_Requirement_
Reproduce the listing below, replacing each occurrence of "Rendered at" with "Displayed at" and leaving all else unchanged.

_Dataset records_
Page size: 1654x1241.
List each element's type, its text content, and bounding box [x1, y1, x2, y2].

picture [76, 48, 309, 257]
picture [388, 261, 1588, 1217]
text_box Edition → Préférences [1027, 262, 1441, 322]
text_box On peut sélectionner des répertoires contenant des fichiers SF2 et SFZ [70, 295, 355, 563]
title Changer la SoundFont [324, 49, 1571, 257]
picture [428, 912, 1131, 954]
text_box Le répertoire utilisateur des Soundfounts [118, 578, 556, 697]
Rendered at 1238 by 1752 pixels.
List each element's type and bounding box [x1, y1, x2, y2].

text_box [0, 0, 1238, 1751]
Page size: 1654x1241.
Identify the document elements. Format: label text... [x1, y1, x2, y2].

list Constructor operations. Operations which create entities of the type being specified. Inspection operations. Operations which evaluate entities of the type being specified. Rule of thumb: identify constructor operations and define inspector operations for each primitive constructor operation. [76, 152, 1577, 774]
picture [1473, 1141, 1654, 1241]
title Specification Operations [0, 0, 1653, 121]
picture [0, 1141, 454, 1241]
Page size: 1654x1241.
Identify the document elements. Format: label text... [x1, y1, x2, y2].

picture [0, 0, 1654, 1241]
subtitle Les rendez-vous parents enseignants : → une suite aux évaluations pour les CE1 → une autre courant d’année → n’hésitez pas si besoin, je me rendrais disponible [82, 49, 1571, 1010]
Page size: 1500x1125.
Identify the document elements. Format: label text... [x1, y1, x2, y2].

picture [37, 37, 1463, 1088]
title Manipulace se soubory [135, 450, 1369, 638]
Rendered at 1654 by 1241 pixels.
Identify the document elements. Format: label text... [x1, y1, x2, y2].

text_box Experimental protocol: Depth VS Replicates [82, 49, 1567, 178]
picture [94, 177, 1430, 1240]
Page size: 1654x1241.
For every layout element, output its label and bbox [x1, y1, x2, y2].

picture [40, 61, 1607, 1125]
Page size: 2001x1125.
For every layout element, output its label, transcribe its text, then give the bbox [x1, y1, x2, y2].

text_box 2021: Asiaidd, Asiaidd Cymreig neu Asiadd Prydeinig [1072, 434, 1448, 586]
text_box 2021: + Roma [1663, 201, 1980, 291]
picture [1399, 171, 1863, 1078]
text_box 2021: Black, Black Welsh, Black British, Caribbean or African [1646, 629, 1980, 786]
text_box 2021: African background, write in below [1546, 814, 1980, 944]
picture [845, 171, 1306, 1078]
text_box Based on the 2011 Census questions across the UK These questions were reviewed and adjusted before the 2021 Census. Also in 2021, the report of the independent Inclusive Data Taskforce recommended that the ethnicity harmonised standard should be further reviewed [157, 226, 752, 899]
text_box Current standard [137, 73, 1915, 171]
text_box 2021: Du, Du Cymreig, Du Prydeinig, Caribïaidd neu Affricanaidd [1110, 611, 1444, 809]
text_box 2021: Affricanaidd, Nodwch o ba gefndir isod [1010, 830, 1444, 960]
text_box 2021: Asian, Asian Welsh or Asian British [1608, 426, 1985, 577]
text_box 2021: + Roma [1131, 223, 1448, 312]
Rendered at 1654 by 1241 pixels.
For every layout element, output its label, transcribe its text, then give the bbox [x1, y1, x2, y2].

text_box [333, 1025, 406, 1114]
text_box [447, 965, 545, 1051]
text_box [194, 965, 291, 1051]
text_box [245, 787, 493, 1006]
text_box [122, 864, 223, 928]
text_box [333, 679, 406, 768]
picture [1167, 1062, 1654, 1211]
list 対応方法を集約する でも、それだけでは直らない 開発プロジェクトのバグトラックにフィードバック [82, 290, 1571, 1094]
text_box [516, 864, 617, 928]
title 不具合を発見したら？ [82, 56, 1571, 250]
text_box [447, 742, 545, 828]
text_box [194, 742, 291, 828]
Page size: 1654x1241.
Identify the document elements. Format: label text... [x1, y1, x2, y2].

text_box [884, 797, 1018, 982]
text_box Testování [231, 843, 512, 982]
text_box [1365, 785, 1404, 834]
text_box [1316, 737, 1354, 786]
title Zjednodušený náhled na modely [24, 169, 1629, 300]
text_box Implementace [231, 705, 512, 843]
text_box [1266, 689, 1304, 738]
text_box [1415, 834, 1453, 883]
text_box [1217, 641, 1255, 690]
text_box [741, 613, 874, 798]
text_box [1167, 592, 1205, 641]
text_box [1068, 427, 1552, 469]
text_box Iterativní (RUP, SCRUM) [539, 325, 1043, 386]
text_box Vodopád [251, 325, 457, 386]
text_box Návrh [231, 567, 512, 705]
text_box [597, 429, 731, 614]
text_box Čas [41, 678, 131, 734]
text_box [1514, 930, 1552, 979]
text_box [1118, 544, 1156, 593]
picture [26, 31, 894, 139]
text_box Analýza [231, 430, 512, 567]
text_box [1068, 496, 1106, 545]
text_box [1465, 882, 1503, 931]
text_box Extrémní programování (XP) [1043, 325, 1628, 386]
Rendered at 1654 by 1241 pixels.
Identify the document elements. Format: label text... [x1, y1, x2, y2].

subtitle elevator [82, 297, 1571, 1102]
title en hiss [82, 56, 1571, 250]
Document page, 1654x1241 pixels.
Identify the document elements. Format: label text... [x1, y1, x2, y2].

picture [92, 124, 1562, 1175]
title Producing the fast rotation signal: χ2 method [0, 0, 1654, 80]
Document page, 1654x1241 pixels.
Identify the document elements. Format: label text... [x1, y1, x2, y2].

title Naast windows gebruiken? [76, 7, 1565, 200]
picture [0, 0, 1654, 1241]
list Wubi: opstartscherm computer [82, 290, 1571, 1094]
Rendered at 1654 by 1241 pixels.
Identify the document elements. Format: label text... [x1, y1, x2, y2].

_Right answer_
Page size: 1654x1241.
List each element's type, its text content, and bounding box [x1, y1, x2, y2].

picture [76, 48, 309, 257]
picture [388, 261, 1588, 1217]
text_box Edition → Préférences [1027, 262, 1441, 322]
text_box On peut sélectionner des répertoires contenant des fichiers SF2 et SFZ [70, 295, 355, 563]
title Changer la SoundFont [324, 49, 1571, 257]
picture [428, 912, 1131, 954]
text_box Le répertoire utilisateur des Soundfounts [118, 578, 556, 697]
Displayed at 1238 by 1752 pixels.
List each element's type and bounding box [x1, y1, x2, y2].

text_box [0, 0, 1238, 1751]
Page size: 1654x1241.
Identify the document elements. Format: label text... [x1, y1, x2, y2].

list Constructor operations. Operations which create entities of the type being specified. Inspection operations. Operations which evaluate entities of the type being specified. Rule of thumb: identify constructor operations and define inspector operations for each primitive constructor operation. [76, 152, 1577, 774]
picture [1473, 1141, 1654, 1241]
title Specification Operations [0, 0, 1653, 121]
picture [0, 1141, 454, 1241]
Page size: 1654x1241.
Identify the document elements. Format: label text... [x1, y1, x2, y2].

picture [0, 0, 1654, 1241]
subtitle Les rendez-vous parents enseignants : → une suite aux évaluations pour les CE1 → une autre courant d’année → n’hésitez pas si besoin, je me rendrais disponible [82, 49, 1571, 1010]
Page size: 1500x1125.
Identify the document elements. Format: label text... [x1, y1, x2, y2].

picture [37, 37, 1463, 1088]
title Manipulace se soubory [135, 450, 1369, 638]
Displayed at 1654 by 1241 pixels.
Identify the document elements. Format: label text... [x1, y1, x2, y2].

text_box Experimental protocol: Depth VS Replicates [82, 49, 1567, 178]
picture [94, 177, 1430, 1240]
Page size: 1654x1241.
For every layout element, output its label and bbox [x1, y1, x2, y2].

picture [40, 61, 1607, 1125]
Page size: 2001x1125.
For every layout element, output its label, transcribe its text, then give the bbox [x1, y1, x2, y2].

text_box 2021: Asiaidd, Asiaidd Cymreig neu Asiadd Prydeinig [1072, 434, 1448, 586]
text_box 2021: + Roma [1663, 201, 1980, 291]
picture [1399, 171, 1863, 1078]
text_box 2021: Black, Black Welsh, Black British, Caribbean or African [1646, 629, 1980, 786]
text_box 2021: African background, write in below [1546, 814, 1980, 944]
picture [845, 171, 1306, 1078]
text_box Based on the 2011 Census questions across the UK These questions were reviewed and adjusted before the 2021 Census. Also in 2021, the report of the independent Inclusive Data Taskforce recommended that the ethnicity harmonised standard should be further reviewed [157, 226, 752, 899]
text_box Current standard [137, 73, 1915, 171]
text_box 2021: Du, Du Cymreig, Du Prydeinig, Caribïaidd neu Affricanaidd [1110, 611, 1444, 809]
text_box 2021: Affricanaidd, Nodwch o ba gefndir isod [1010, 830, 1444, 960]
text_box 2021: Asian, Asian Welsh or Asian British [1608, 426, 1985, 577]
text_box 2021: + Roma [1131, 223, 1448, 312]
Displayed at 1654 by 1241 pixels.
For every layout element, output its label, transcribe its text, then give the bbox [x1, y1, x2, y2].

text_box [333, 1025, 406, 1114]
text_box [447, 965, 545, 1051]
text_box [194, 965, 291, 1051]
text_box [245, 787, 493, 1006]
text_box [122, 864, 223, 928]
text_box [333, 679, 406, 768]
picture [1167, 1062, 1654, 1211]
list 対応方法を集約する でも、それだけでは直らない 開発プロジェクトのバグトラックにフィードバック [82, 290, 1571, 1094]
text_box [516, 864, 617, 928]
title 不具合を発見したら？ [82, 56, 1571, 250]
text_box [447, 742, 545, 828]
text_box [194, 742, 291, 828]
Page size: 1654x1241.
Identify the document elements. Format: label text... [x1, y1, x2, y2].

text_box [884, 797, 1018, 982]
text_box Testování [231, 843, 512, 982]
text_box [1365, 785, 1404, 834]
text_box [1316, 737, 1354, 786]
title Zjednodušený náhled na modely [24, 169, 1629, 300]
text_box Implementace [231, 705, 512, 843]
text_box [1266, 689, 1304, 738]
text_box [1415, 834, 1453, 883]
text_box [1217, 641, 1255, 690]
text_box [741, 613, 874, 798]
text_box [1167, 592, 1205, 641]
text_box [1068, 427, 1552, 469]
text_box Iterativní (RUP, SCRUM) [539, 325, 1043, 386]
text_box Vodopád [251, 325, 457, 386]
text_box Návrh [231, 567, 512, 705]
text_box [597, 429, 731, 614]
text_box Čas [41, 678, 131, 734]
text_box [1514, 930, 1552, 979]
text_box [1118, 544, 1156, 593]
picture [26, 31, 894, 139]
text_box Analýza [231, 430, 512, 567]
text_box [1068, 496, 1106, 545]
text_box [1465, 882, 1503, 931]
text_box Extrémní programování (XP) [1043, 325, 1628, 386]
Displayed at 1654 by 1241 pixels.
Identify the document elements. Format: label text... [x1, y1, x2, y2].

subtitle elevator [82, 297, 1571, 1102]
title en hiss [82, 56, 1571, 250]
Document page, 1654x1241 pixels.
Identify the document elements. Format: label text... [x1, y1, x2, y2].

picture [92, 124, 1562, 1175]
title Producing the fast rotation signal: χ2 method [0, 0, 1654, 80]
Document page, 1654x1241 pixels.
Identify the document elements. Format: label text... [x1, y1, x2, y2].

title Naast windows gebruiken? [76, 7, 1565, 200]
picture [0, 0, 1654, 1241]
list Wubi: opstartscherm computer [82, 290, 1571, 1094]
Displayed at 1654 by 1241 pixels.
Identify the document elements. Format: label text... [x1, y1, x2, y2].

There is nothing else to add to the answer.